Linguine: the undisputed BEST, MOST DELICIOUS WAY to deliver herb-flecked chicken sausage, sauteéd zucchini, and homemade chili oil straight to your mouth. Now, when it comes to the best delivery method...let’s just say we’re not in agreement. Hank in Accounting swears by the age-old fork twirl, while Betty in Customer Service must have a spoon in hand to curate each bite. No matter your approach, deliciousness is guaranteed.
The quantities provided above are averages only.
Produced in a facility that processes eggs, milk, fish, peanuts, sesame, shellfish, soy, tree nuts, and wheat.
1 unit
Yellow Onion
1 unit
Zucchini
3 clove
Garlic
1 unit
Linguine
(Contains Wheat)
1 unit
Chili Flakes
1 unit
Italian Chicken Sausage Mix
1 unit
Tomato Paste
1 unit
Parmesan Cheese
(Contains Milk)
1 unit
Italian "So Delizioso" Seasoning
8 teaspoon
Olive Oil
1 tablespoon
Butter
(Contains Milk)
Salt
Pepper
Bring a large pot of salted water to a boil. Wash and dry all produce. Trim ends from zucchini, then medium dice. Peel and finely chop garlic. Peel and medium dice onion. Once boiling, add pasta to pot and cook until al dente, 10-12 minutes. Reserve 1 cup pasta cooking water, then drain.
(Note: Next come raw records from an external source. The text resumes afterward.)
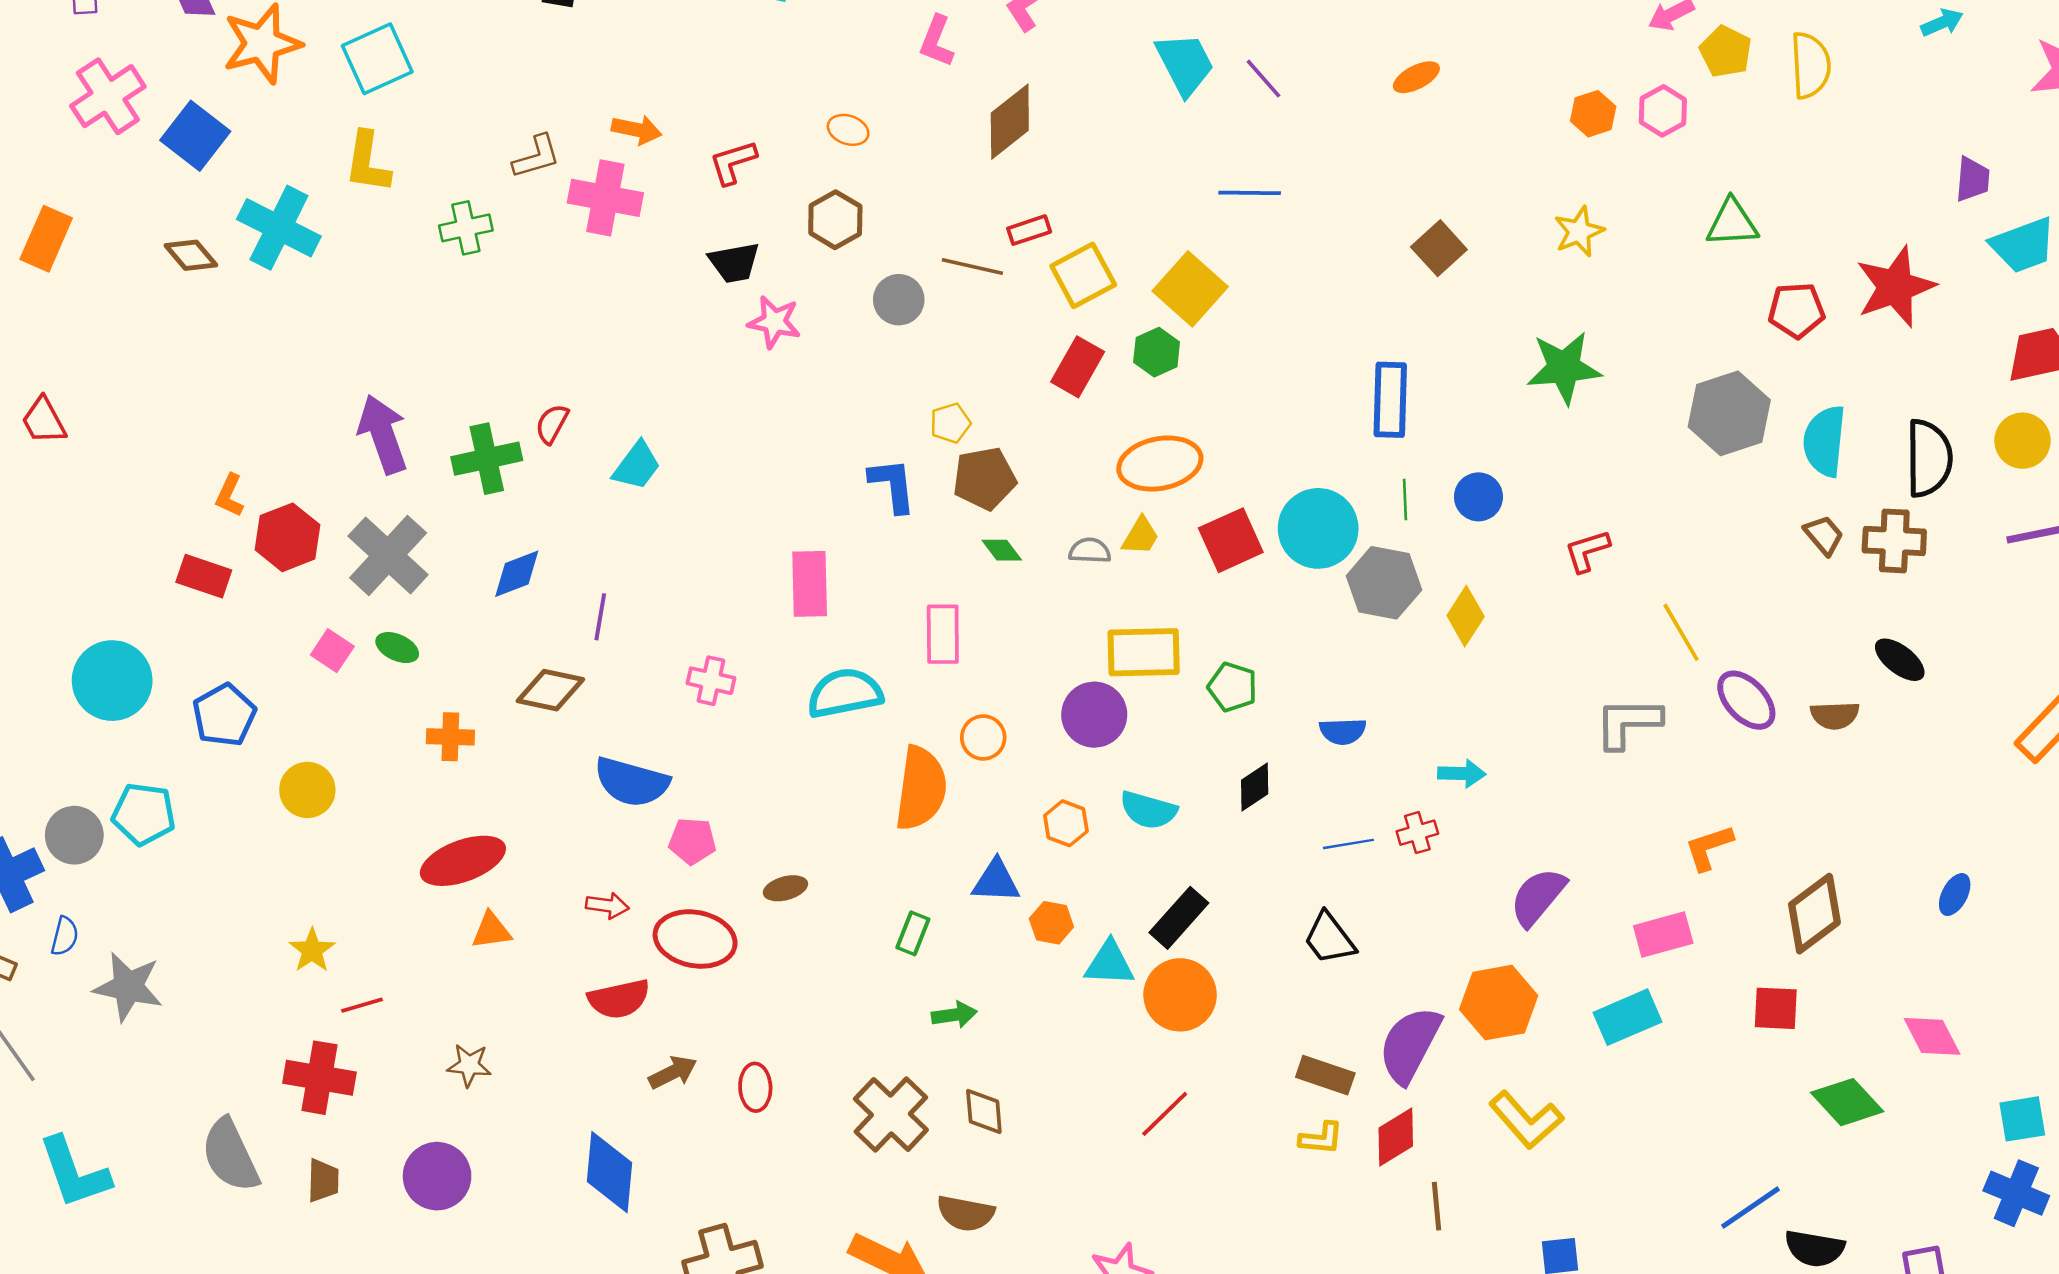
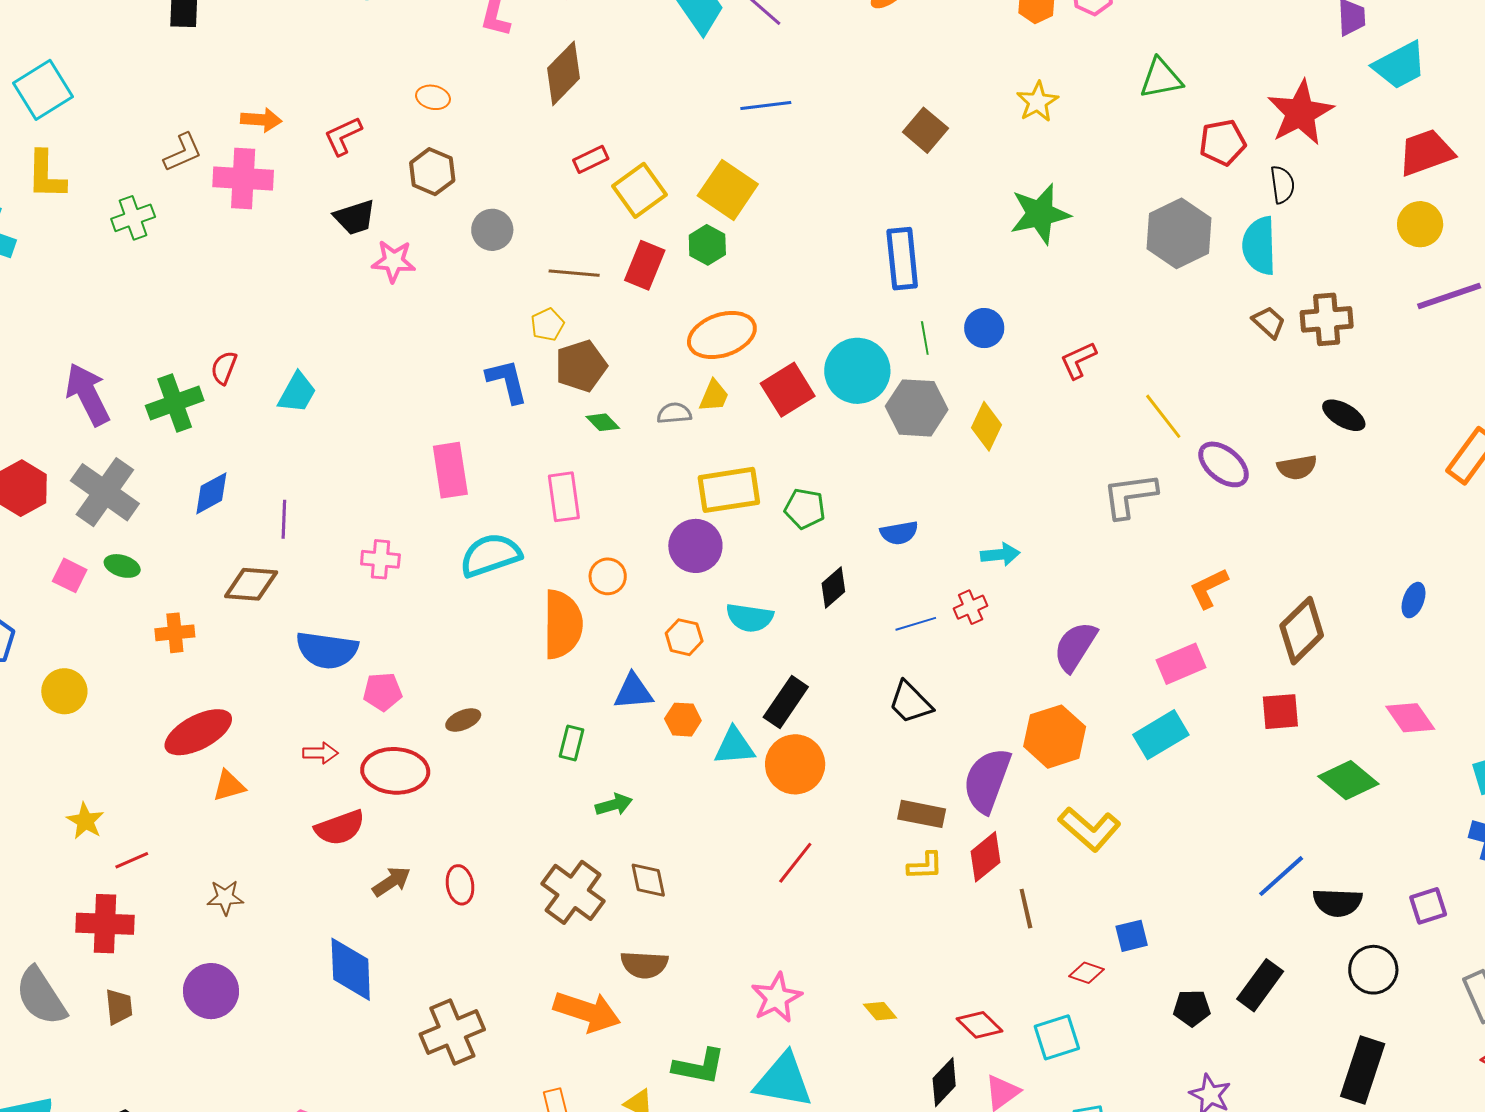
brown line: (972, 266) -> (574, 273), moved
black semicircle: (1929, 458) -> (1282, 185), moved, size x0.6

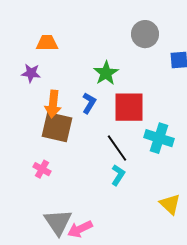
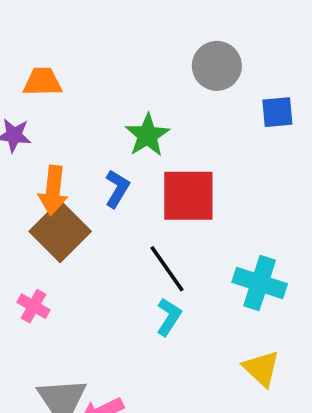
brown square: (57, 127) -> (60, 231), turned 32
cyan cross: (159, 138) -> (260, 283), moved

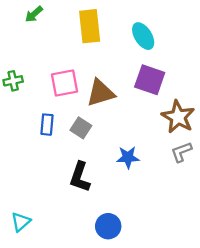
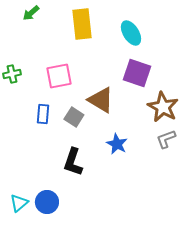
brown triangle: (101, 93) -> (101, 100), moved, turned 48
blue star: (128, 157) -> (117, 144), turned 30
blue circle: (108, 226) -> (47, 202), moved

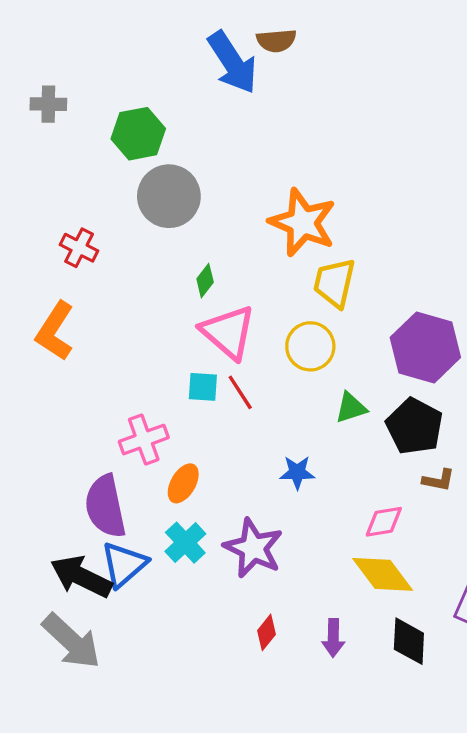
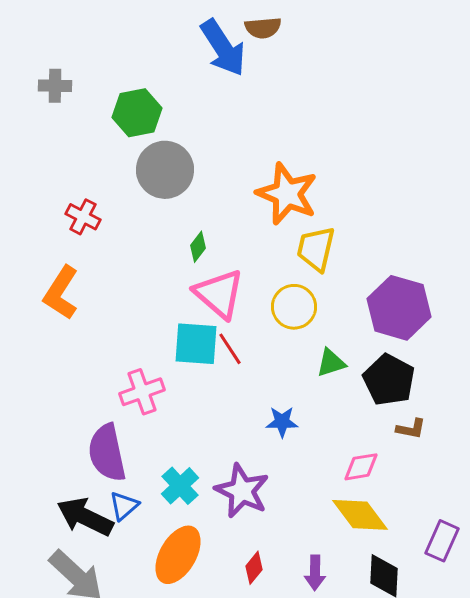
cyan square: (203, 387) -> (196, 344), size x1.6
orange ellipse: (183, 483) -> (178, 555), moved, size x1.6
blue triangle: (124, 564) -> (124, 506), size x0.7

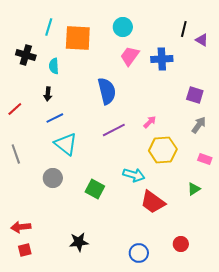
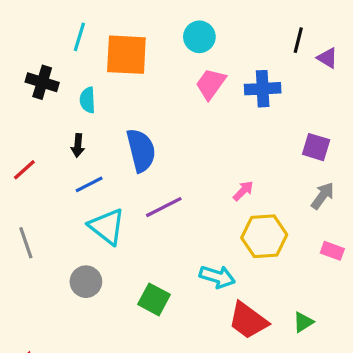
blue semicircle: (107, 91) -> (141, 150), moved
purple line: (114, 130) -> (164, 207), moved
green triangle: (194, 189) -> (303, 322), moved

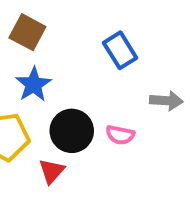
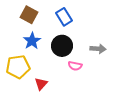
blue rectangle: (120, 50) -> (64, 17), moved
black circle: (72, 131) -> (62, 46), moved

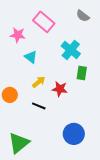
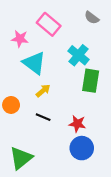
cyan triangle: (31, 57) -> (34, 63), size x1.6
green rectangle: (82, 73) -> (91, 81), size x1.5
red star: (60, 89) -> (77, 124), moved

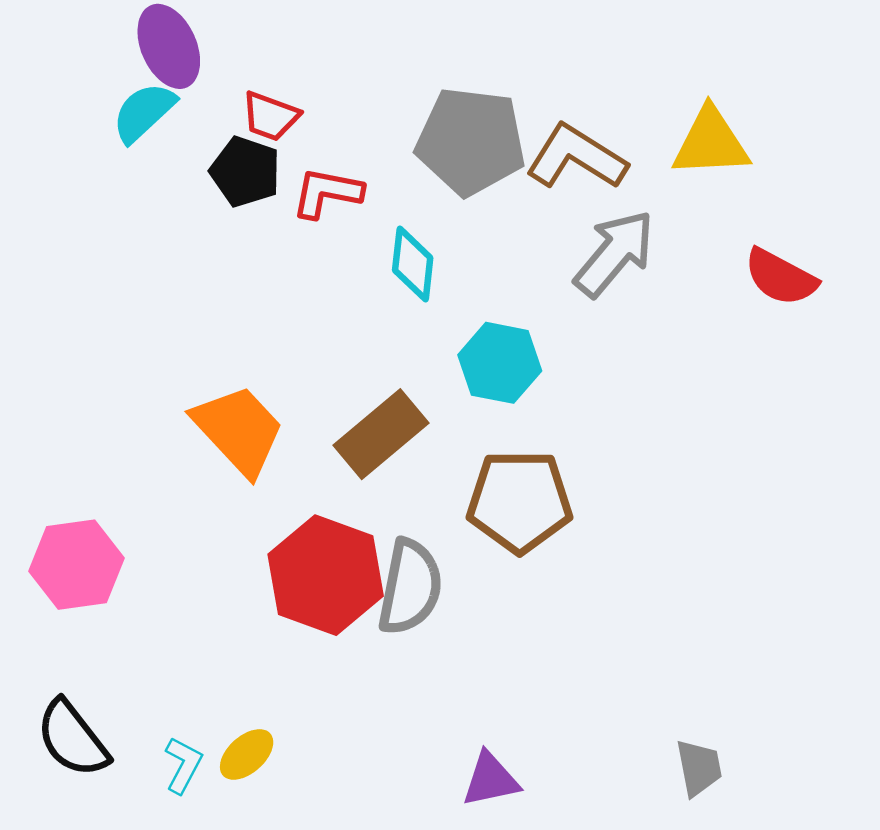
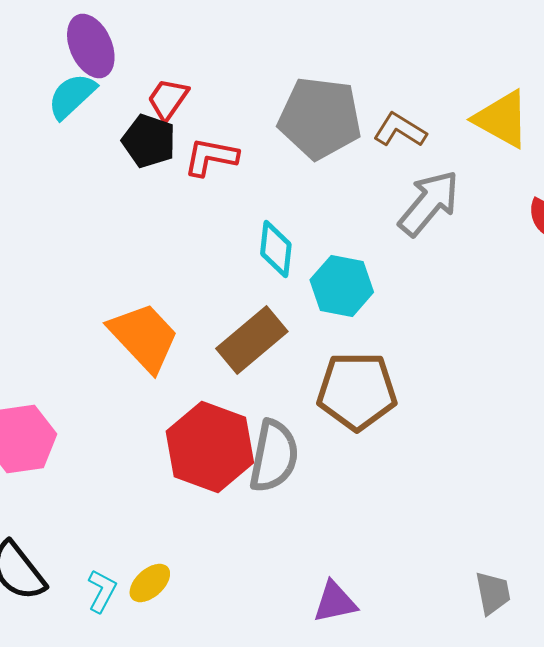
red trapezoid: (270, 116) -> (168, 99), turned 105
yellow triangle: (711, 143) -> (502, 119), turned 32
brown L-shape: (576, 157) -> (400, 130), size x0.7
cyan diamond: (413, 264) -> (276, 249), moved

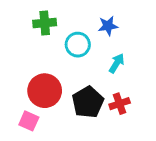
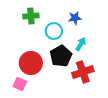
black pentagon: (88, 102) -> (61, 56), moved
red cross: (120, 104) -> (83, 72), size x1.5

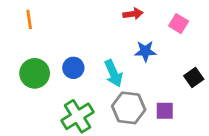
In a small bowl, combine 2 TBSP olive oil, 1⁄4 tsp garlic, and 1⁄2 tsp chili flakes. Microwave until sizzling, about 30 seconds.
Heat a drizzle of olive oil in a large pan over high heat. Add zucchini and a pinch of salt and pepper. Cook, stirring occasionally, until browned and tender, about 5 minutes. Turn off heat; transfer to a small bowl. Heat another drizzle of olive oil in same pan over medium-high heat. Add onion, remaining garlic, and a pinch of salt and pepper. Cook, stirring occasionally, until lightly browned and softened, about 3 minutes.
Add sausage, half the seasoning, and a pinch of remaining chili flakes to pan. Cook, breaking up meat into pieces, until browned, about 5 minutes.
Stir 1⁄4 cup tomato paste (we sent more) and another pinch of salt and pepper into pan. Cook until fragrant, about 1 minute. Stir in reserved pasta cooking water and bring to a simmer. Once simmering, cook until thickened, 2-3 minutes. Turn off heat. Stir in 1 TBSP butter until melted.
Add drained pasta, cooked zucchini, and half the Parmesan to pan; gently toss to combine. Taste and season with salt and pepper. Divide finished pasta between plates and sprinkle with remaining Parmesan. Drizzle with as much chili oil as you’d like.